The first round of cards for the Millennia Mail Art Project is ready to go to the post office!

Wednesday, June 6, 2012

Phantoms of Asia



I say it over and over, but the Asian Art Museum keeps proving me right – it is the best place to see modern art in San Francisco.  This summer’s Phantoms of Asia show is filled with some amazing contemporary work from Asian and Asian-American artists.  The show is not entirely a modern art show.  The museum has juxtaposed traditional and contemporary art.  Many of the pieces are hundreds and in some cases thousands of years old.  But I confess, I was there for the new work.  It steals the show. 

The show takes up the main floor special exhibition space and is also referenced with exhibits throughout the entire museum.  In the corner of the second floor, there is a room known as the Tateuchi Thematic Gallery.  There is always something good here and I check it out on every visit. 

For this exhibit you’ll find one end of the gallery filled with large paintings by the Taiwanese artist Lin Chuan-Chu. Rock V held me and kept pulling me back to look again and again.  Lin has managed to create a piece that is both abstract and at the same time a photo realistic painting of carved stone.  The other corner of the room is filled with the Japanese artist Aki Kondo’s epic piece Mountain Gods.  Seven panels wrap around the far corner of the room.  The piece is 5 feet tall and over 33 feet long (see above, left).  Kondo is a true painter’s painter with a somewhat muted palette that harkens back to Picasso and Dali.  Mountain Gods is a recent work (2011) and still has the smell of fresh oil paint.  The smell, which I love, surrounds you as you walk into the corner and explore the painting.  It adds a sensory experience to the work that will diminish over time.

If there is a “star” of the show, it would be the Tibetan-American artist Palden Weinreb  (see above center).  His work can be viewed on his website.  It’s nearly impossible for a digital image to do justice to his work, which is graphite on board under a layer of encaustic wax.  The show includes just one of his pieces, Envelop.  I looked at the piece close up and then backed up and viewed it from across the room.  I needed to move out of the way of a small, docent-lead tour.  Now, I wouldn’t interrupt a docent, and she was technically correct when she described how you could be “drawn into” the piece.  But truly, from across the room, Envelop does something much different.  You look at and you start to feel you are floating above it.  It’s like the sensation you have during a dream when you can start to fly.  I’ve never had a work art give me that sensation.

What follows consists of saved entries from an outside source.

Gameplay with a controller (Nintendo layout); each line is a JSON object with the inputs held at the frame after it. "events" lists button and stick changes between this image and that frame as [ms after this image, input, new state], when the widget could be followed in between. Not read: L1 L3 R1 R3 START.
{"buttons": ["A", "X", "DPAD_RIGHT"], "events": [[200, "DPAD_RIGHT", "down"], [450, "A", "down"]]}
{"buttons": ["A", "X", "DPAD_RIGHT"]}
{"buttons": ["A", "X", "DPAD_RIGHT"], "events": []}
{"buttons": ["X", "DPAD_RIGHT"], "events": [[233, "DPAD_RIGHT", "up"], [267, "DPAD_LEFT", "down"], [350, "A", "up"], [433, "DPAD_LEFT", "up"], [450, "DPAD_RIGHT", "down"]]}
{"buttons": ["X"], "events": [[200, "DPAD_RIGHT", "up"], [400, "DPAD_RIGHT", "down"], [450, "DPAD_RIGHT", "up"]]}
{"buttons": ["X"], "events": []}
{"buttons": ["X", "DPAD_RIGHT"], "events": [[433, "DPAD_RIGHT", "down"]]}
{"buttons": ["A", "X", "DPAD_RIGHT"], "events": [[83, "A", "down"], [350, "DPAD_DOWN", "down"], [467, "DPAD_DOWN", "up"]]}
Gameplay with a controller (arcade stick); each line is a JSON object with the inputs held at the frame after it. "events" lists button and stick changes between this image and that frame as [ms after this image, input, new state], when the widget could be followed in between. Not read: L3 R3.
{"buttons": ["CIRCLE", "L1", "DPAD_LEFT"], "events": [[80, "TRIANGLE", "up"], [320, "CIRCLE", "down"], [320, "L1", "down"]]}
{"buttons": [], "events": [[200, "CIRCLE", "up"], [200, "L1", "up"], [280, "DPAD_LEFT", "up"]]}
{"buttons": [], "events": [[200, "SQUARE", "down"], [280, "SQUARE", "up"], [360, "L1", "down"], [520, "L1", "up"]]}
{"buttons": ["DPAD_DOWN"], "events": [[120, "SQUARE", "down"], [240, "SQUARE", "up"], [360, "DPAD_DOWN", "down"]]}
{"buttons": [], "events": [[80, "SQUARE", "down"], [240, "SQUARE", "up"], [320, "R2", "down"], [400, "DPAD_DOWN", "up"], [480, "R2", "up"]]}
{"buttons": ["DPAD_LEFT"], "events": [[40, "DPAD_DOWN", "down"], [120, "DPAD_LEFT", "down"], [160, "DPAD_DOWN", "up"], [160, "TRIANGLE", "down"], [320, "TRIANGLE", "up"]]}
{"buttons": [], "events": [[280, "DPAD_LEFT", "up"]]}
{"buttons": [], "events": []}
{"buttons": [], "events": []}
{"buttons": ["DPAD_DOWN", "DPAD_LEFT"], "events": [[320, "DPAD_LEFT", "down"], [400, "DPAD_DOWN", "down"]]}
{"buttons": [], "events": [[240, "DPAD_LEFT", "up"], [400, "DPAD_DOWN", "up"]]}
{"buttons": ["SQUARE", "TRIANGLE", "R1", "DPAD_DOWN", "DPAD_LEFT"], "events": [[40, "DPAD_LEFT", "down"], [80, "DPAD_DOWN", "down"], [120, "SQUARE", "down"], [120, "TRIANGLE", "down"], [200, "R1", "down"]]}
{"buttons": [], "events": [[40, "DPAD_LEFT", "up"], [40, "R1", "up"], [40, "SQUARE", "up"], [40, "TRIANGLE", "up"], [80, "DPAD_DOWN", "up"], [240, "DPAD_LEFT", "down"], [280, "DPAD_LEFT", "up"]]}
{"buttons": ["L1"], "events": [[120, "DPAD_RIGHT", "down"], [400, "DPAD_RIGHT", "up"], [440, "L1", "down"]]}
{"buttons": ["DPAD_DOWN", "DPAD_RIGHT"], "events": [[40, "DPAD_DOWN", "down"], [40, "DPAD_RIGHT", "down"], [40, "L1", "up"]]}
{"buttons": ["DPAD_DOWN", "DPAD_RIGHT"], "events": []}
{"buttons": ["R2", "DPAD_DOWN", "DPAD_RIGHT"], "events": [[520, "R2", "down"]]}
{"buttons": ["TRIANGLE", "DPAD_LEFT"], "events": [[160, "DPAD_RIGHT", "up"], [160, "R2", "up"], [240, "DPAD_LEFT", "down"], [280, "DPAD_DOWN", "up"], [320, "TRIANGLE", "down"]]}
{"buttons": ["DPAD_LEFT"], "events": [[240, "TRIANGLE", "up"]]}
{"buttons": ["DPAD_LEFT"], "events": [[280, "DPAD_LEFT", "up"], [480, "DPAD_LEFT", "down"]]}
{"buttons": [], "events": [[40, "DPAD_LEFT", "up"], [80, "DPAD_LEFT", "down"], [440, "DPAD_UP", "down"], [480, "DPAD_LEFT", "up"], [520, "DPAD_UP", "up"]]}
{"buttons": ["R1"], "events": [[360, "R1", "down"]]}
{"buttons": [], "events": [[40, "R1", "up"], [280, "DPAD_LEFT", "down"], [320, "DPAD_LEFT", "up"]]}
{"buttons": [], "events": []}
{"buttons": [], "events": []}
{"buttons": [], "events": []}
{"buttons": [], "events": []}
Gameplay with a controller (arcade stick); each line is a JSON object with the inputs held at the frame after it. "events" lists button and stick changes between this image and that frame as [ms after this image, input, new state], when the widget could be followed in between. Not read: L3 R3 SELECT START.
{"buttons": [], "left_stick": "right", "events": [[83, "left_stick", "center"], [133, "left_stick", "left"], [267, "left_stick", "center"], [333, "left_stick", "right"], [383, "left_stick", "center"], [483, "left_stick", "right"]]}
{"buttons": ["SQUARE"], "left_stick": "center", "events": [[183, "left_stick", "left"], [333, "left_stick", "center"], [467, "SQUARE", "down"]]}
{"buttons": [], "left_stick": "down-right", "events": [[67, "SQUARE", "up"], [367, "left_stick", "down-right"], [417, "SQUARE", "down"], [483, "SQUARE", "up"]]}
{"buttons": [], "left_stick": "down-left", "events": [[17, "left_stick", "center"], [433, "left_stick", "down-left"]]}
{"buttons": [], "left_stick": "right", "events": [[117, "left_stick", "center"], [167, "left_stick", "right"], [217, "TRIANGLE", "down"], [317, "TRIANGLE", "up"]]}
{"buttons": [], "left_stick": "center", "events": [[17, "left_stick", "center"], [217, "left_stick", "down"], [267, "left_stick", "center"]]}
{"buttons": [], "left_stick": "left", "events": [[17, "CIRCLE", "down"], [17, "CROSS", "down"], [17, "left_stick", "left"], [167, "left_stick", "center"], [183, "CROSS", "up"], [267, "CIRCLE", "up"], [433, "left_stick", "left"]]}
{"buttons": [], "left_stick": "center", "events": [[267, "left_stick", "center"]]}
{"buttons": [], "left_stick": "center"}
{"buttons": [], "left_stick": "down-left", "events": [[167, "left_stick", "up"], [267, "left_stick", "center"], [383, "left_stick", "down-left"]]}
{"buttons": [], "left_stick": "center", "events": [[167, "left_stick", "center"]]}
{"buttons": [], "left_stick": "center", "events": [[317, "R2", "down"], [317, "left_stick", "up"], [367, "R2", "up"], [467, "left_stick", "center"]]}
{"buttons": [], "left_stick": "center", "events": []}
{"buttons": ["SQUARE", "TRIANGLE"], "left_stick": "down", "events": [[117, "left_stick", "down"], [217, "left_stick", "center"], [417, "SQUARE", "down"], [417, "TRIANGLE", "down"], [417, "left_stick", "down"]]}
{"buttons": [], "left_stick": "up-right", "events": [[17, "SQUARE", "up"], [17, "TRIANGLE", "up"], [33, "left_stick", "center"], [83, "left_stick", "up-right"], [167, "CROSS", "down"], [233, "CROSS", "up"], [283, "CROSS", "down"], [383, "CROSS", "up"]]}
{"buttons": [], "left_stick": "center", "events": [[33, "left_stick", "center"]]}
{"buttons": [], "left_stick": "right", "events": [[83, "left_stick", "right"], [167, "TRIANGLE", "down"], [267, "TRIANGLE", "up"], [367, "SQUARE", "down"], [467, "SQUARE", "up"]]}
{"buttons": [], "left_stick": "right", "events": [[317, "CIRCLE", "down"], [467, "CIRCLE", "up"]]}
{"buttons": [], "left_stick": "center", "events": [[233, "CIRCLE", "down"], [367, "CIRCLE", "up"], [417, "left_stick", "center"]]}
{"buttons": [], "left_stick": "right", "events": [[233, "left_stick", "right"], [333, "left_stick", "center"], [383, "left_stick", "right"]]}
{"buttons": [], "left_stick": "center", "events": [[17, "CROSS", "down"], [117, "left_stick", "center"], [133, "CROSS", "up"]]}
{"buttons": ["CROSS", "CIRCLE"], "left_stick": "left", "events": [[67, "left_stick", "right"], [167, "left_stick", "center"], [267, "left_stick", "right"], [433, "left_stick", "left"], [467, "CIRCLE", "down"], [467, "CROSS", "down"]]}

Phantoms of Asia is up until September 2.  Palden Weinreb is giving a gallery talk on June 28.  

Friday, June 1, 2012

My new mail art project



Millennia Mail Art Project

I have always been fascinated by cutaway, side view illustrations of the Earth.  One reason is because they illustrate the passage of time. They show the building up of layers of Earth, year after year.   I always like going to places where those layers have been cutaway in nature.  This is why I return to the Grand Canyon year after year. It's a place that is both stunningly beautiful and it is a place where the Colorado River has exposed the millennia.

These layered images have inspired my new mail art project. The idea is that each artist will contribute a layer of art to a card.  As different artists add to the cards, the layers will build up.  Somewhat like in the images shown above.  After they have completed their layer, artists are asked to send the card on to another artist. The end result will be a series of collaborative mail art pieces. Each one will be created by at least five different artists.


Project Instructions

1) When receive one of the cards, please fill in the next available layer with some of your work.
2) Add your name on the back of the card with the number for the layer you completed.
3) Send, mail or give the card to another artist so they can complete the next layer.
4) If you have finished the last layer, please mail the card back to:

Tofu
P.O. Box 170681
San Francisco, CA 94117

When the cards are returned, they will be added to a website.